- _Exercise inputs_:
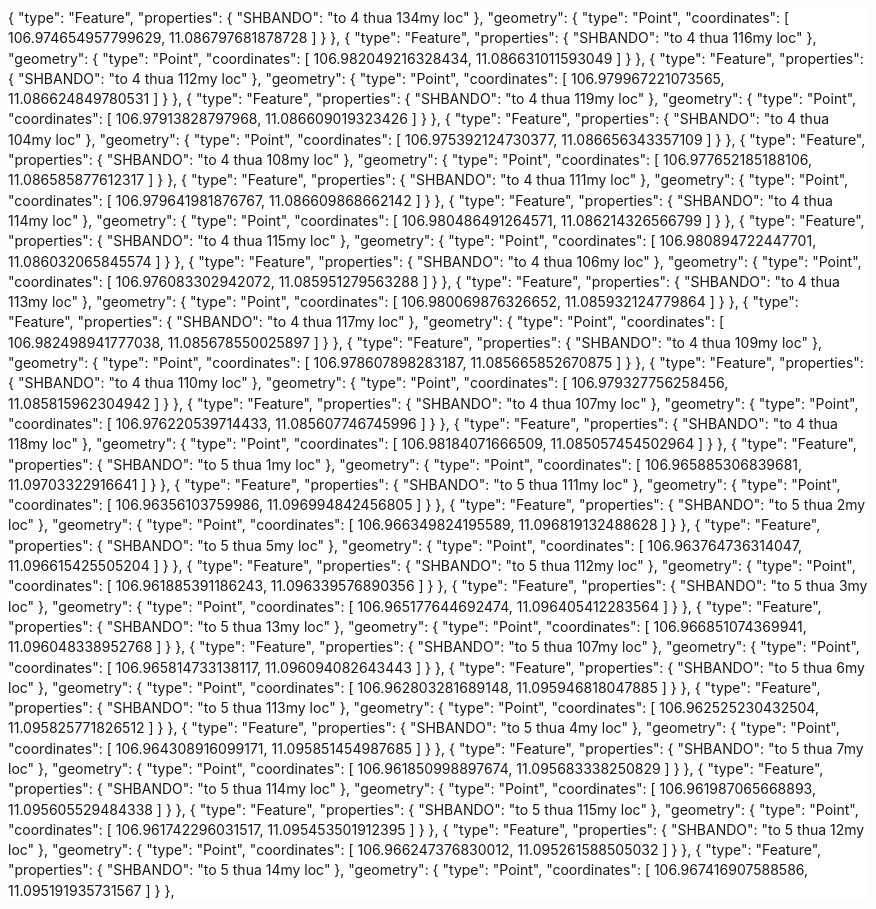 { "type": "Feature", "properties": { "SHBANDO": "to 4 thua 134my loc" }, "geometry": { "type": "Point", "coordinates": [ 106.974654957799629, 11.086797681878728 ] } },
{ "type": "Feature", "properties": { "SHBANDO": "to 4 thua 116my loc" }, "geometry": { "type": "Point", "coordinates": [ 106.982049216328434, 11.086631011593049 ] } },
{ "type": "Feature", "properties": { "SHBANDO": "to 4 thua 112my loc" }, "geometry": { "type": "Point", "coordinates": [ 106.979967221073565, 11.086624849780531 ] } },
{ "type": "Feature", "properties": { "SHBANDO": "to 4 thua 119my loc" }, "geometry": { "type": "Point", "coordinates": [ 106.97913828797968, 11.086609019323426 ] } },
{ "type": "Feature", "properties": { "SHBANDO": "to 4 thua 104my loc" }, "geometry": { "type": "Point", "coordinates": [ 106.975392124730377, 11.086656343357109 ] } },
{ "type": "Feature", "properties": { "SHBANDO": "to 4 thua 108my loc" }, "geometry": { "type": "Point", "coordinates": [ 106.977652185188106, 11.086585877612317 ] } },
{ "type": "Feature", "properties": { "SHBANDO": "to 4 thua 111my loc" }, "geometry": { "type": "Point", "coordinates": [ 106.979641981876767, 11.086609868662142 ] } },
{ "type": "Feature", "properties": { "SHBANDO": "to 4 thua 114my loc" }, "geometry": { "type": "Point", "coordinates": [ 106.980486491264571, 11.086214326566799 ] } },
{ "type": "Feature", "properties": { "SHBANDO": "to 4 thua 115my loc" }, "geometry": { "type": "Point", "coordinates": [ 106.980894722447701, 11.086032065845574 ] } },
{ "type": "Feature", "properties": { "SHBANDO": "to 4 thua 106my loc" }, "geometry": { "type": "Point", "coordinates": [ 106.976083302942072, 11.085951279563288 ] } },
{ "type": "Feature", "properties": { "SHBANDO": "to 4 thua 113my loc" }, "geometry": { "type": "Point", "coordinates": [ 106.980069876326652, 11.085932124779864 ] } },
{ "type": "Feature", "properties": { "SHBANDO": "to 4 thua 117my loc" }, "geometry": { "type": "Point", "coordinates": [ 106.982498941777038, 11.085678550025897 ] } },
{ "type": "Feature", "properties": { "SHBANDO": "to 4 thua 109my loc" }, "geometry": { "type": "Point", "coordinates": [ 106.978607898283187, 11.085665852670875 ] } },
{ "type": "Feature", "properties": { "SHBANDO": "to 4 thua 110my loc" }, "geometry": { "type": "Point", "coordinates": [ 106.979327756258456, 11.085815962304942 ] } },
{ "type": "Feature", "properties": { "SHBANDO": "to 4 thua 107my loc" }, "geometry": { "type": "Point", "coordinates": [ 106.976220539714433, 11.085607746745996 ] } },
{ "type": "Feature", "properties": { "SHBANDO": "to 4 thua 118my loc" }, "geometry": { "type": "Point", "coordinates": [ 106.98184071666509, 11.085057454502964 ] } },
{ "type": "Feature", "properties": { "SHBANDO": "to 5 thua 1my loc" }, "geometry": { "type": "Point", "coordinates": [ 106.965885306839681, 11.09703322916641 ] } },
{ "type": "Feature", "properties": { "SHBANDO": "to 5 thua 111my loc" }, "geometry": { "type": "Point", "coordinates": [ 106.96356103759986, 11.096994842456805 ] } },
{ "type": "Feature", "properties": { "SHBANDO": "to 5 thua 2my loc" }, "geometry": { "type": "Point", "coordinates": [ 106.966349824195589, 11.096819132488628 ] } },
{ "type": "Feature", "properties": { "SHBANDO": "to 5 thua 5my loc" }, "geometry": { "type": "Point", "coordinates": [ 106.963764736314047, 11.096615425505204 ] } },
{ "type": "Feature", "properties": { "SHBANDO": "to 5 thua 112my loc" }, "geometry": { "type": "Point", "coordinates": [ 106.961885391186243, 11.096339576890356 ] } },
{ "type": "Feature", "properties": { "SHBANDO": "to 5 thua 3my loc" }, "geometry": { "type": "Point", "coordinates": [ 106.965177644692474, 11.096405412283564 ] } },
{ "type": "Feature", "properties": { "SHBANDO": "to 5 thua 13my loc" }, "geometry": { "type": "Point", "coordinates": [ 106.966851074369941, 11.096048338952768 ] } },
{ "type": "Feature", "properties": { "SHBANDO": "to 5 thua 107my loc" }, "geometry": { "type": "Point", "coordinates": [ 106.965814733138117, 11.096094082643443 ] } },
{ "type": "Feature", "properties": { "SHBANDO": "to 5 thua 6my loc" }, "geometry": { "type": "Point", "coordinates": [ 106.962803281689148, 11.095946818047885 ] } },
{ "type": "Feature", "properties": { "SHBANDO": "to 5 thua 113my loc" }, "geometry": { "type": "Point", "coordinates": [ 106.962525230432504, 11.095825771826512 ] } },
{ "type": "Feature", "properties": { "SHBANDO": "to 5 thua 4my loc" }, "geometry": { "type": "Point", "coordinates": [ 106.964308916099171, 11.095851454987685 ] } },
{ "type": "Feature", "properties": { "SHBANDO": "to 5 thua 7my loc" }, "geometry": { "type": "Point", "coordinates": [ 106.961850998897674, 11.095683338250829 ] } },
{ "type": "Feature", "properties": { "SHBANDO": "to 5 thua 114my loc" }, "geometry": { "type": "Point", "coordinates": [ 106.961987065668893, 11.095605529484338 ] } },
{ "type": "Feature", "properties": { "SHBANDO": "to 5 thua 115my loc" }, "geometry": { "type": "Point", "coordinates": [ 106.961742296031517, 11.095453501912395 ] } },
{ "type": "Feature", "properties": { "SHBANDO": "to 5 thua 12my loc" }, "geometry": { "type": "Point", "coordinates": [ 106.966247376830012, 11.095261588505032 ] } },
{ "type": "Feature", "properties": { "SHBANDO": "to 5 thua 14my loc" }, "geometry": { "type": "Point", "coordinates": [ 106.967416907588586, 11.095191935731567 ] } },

- _Task statement_: Looking back over the data above, restate word for word the lines that begin at the line with "4 thua 107my" and end at the line with "5 thua 111my", inclusive.

- _Answer to this task_:
{ "type": "Feature", "properties": { "SHBANDO": "to 4 thua 107my loc" }, "geometry": { "type": "Point", "coordinates": [ 106.976220539714433, 11.085607746745996 ] } },
{ "type": "Feature", "properties": { "SHBANDO": "to 4 thua 118my loc" }, "geometry": { "type": "Point", "coordinates": [ 106.98184071666509, 11.085057454502964 ] } },
{ "type": "Feature", "properties": { "SHBANDO": "to 5 thua 1my loc" }, "geometry": { "type": "Point", "coordinates": [ 106.965885306839681, 11.09703322916641 ] } },
{ "type": "Feature", "properties": { "SHBANDO": "to 5 thua 111my loc" }, "geometry": { "type": "Point", "coordinates": [ 106.96356103759986, 11.096994842456805 ] } },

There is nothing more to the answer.